Another hurdle in the journey of integration was mastering English. It wasn’t a completely new language to me, but I was definitely behind by the time I wanted to enrol at UBC in 1976. It was determined that I had mastered the basic reading and writing skills of a fifth grader, which was a problem for someone wanting to take a first year course in English. I knew my degree in Social Work and limited English weren't going to carry me far, and there was no way I was giving up on my dream of working with children in Canada.
The first year at UBC was difficult. I struggled to keep up with the lectures, my essays would come back littered in red ink and I would stay extra hours with my professors to improve my writing. I attribute a great deal of my achievements in my first year to my English professor as his encouragement and guidance paved the pathway to my success. I sailed through the next three years easily and graduated with a B+ average with a Bachelor in Education, with no student loan to pay back as I had worked full time through all those years. Sadly, there were no teaching jobs then in Vancouver. I was left to choose between the occasional substituting job or teaching in the interior. I decided to move to the little town of Merritt for a while, living out of the Road Runner Motel.
Years later, my brother would run in to my English teacher back in Germany. He had always made fun of me as I always failed my vocabulary tests. When he inquired as to what I was up to, my brother told him I had moved to Canada and had become a teacher. Hearing that the look on his face was one of pure bewilderment brought joy to my heart and made me realize anything is possible, even if you’ve been told your whole life that it isn’t.
Living in Canada was exciting then and still is now. It is a safe and beautiful country full of kind people. My first impression of the stunning landscapes and all of the amazing opportunities still lingers true today. Over the years, I have embraced the outdoors, learning how to hike, ski, kayak, camp, and even fish and hunt with my husband briefly in the early years. We explored the interior of B.C. in our 15-year-old station wagon (that cost us only $500), full of rusty holes that allowed the dust to fill the inside on those gravel roads. We stopped at the side of the road and slept on a mattress in the back. All was new and exciting, and the beauty of the outdoors was breath-taking.
In 1980, we decided to buy a home, as it was affordable in those days and my first husband and I became proud homeowners in North Burnaby. It was an 8-year-old, five bedroom house with two levels, a huge garden filled with trees on a double lot for $144,000…today worth well over a million. I began to pursue the beginning stages of a business in childcare that would later expand into one of the top daycare facilities in North Vancouver. Even though I was stressed at times with the demands of balancing a full-time university program, work and domestic duties, I always knew I could handle it.
As I reflect on those early years I am filled with gratitude for this country I am privileged to call my home. Over 40 years have passed since I set foot in Canada…what a beautiful journey it has been so far!

Study material:
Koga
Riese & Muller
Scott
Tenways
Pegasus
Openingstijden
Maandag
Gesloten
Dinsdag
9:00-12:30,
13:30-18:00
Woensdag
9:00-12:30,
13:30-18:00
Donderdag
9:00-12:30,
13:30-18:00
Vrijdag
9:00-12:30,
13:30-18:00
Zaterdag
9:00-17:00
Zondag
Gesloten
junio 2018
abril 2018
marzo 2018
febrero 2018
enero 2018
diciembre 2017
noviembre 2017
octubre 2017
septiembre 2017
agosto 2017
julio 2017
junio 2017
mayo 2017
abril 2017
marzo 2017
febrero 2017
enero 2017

Instructions for the task: Please reproduce the account of settling in Canada, starting at "Another hurdle in" and ending at "children in Canada.", with "Social Work" swapped for "Psychology".

Answer section:
Another hurdle in the journey of integration was mastering English. It wasn’t a completely new language to me, but I was definitely behind by the time I wanted to enrol at UBC in 1976. It was determined that I had mastered the basic reading and writing skills of a fifth grader, which was a problem for someone wanting to take a first year course in English. I knew my degree in Psychology and limited English weren't going to carry me far, and there was no way I was giving up on my dream of working with children in Canada.